[TEXT SEGMENT]
But those reforms ultimately helped weaken the USSR to the point of collapse, and it was the way he handled those events that has left many in Russia and post-Soviet countries bitter.

U.S. President George Bush and Soviet leader Mikhail Gorbachev laugh together during the 1991 Moscow Summit.
President George H.W. Bush and Gorbachev laugh together during the 1991 Moscow Summit.Peter Turnley / Corbis/VCG via Getty Images file

Some blame him for overseeing the destruction of an empire and a way of life, others for failing to ensure a smooth transition to democracy and capitalism.

He defied the image of a typical Soviet leader — his purple birthmark made him instantly recognizable, while his appearance in a Pizza Hut television ad and an episode of “The Simpsons” in the late ’90s gave him near-celebrity status in the West.

In contrast, he was by then a pariah back home, as many people struggled with joblessness, corruption and a lack of stability in the chaotic aftermath of the demise of the Soviet Union.

Studio technicians make last minute adjustments before former Soviet president Mikhail Gorbachev is interviewed on the BBC's Breakfast with Frost program on Oct. 27, 1996.
Gorbachev became a popular figure in the West after he left office, appearing on TV shows in the U.S. and the U.K.Adam Butler / PA Images via Getty Images file

The different reactions to his death are expected, said Vladislav Zubok, a professor of international history at the London School of Economics, who has written extensively about Gorbachev.
[/TEXT SEGMENT]
[ENTRIES PROVIDED]
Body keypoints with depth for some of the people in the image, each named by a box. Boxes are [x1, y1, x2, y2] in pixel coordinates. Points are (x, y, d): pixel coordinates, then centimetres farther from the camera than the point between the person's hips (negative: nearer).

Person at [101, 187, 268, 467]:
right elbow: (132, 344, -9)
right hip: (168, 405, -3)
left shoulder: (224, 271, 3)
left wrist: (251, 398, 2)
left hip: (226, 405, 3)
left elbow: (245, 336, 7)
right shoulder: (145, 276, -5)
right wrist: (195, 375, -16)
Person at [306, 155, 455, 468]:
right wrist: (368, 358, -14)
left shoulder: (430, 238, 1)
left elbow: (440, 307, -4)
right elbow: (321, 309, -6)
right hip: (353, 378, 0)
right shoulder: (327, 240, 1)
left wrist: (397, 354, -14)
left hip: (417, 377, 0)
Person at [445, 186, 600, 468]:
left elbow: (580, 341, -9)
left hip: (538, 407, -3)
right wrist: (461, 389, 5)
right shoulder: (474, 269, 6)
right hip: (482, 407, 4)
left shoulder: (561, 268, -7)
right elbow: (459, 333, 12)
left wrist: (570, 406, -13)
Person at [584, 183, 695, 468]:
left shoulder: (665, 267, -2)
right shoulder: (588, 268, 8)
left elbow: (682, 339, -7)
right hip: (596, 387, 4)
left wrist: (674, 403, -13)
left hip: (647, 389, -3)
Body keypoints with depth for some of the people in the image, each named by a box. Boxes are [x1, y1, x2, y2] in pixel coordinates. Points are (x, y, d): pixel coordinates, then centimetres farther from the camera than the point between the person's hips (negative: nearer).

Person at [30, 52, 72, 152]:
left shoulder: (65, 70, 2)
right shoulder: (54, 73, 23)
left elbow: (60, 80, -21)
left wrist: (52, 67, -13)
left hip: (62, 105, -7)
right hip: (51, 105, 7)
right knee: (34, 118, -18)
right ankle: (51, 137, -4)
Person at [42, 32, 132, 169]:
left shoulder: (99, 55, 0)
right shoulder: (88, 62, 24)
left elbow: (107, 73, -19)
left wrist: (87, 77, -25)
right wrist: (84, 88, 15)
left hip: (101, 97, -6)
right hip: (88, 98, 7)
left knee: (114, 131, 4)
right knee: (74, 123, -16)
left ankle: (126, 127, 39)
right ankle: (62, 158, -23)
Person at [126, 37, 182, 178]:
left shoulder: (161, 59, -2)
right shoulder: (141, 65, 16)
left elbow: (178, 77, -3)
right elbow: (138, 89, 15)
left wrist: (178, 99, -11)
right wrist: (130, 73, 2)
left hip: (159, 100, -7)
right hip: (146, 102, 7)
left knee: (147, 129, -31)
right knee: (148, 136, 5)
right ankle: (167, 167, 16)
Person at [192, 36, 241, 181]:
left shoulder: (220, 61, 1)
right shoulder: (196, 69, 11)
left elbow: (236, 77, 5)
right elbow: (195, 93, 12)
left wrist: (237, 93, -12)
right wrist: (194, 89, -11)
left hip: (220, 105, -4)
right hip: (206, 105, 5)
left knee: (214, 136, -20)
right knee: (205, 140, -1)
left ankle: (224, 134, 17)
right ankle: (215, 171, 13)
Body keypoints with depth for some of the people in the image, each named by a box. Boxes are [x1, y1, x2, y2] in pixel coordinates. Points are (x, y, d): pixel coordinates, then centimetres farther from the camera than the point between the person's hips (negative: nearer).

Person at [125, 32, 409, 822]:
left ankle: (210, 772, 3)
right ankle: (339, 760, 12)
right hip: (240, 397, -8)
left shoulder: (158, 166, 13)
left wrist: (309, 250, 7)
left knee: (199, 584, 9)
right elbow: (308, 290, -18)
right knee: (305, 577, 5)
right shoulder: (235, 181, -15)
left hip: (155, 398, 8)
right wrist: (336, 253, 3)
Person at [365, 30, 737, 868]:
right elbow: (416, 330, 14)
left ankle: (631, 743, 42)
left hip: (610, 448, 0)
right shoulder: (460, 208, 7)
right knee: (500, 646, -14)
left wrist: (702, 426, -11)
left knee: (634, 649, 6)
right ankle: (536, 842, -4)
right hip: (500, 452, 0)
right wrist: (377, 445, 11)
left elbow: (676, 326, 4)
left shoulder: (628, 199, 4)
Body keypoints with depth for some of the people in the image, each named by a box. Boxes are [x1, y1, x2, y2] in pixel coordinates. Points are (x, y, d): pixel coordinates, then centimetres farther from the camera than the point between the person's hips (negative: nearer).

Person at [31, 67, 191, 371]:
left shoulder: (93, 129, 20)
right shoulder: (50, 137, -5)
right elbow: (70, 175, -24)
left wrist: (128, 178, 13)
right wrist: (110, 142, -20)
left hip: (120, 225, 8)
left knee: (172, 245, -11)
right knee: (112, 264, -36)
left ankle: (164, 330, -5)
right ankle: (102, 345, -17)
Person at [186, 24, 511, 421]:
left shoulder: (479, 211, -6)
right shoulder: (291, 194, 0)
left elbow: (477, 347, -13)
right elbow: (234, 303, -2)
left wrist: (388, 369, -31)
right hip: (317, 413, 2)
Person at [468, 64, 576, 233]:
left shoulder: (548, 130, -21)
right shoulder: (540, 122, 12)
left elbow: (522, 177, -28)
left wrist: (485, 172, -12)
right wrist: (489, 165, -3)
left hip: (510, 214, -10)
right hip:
[/ENTRIES PROVIDED]
_EXERCISE AIM_
Reproduce the part of the Gorbachev passage from "He defied the" up to and including "in the West.".

_EXERCISE SOLUTION_
He defied the image of a typical Soviet leader — his purple birthmark made him instantly recognizable, while his appearance in a Pizza Hut television ad and an episode of “The Simpsons” in the late ’90s gave him near-celebrity status in the West.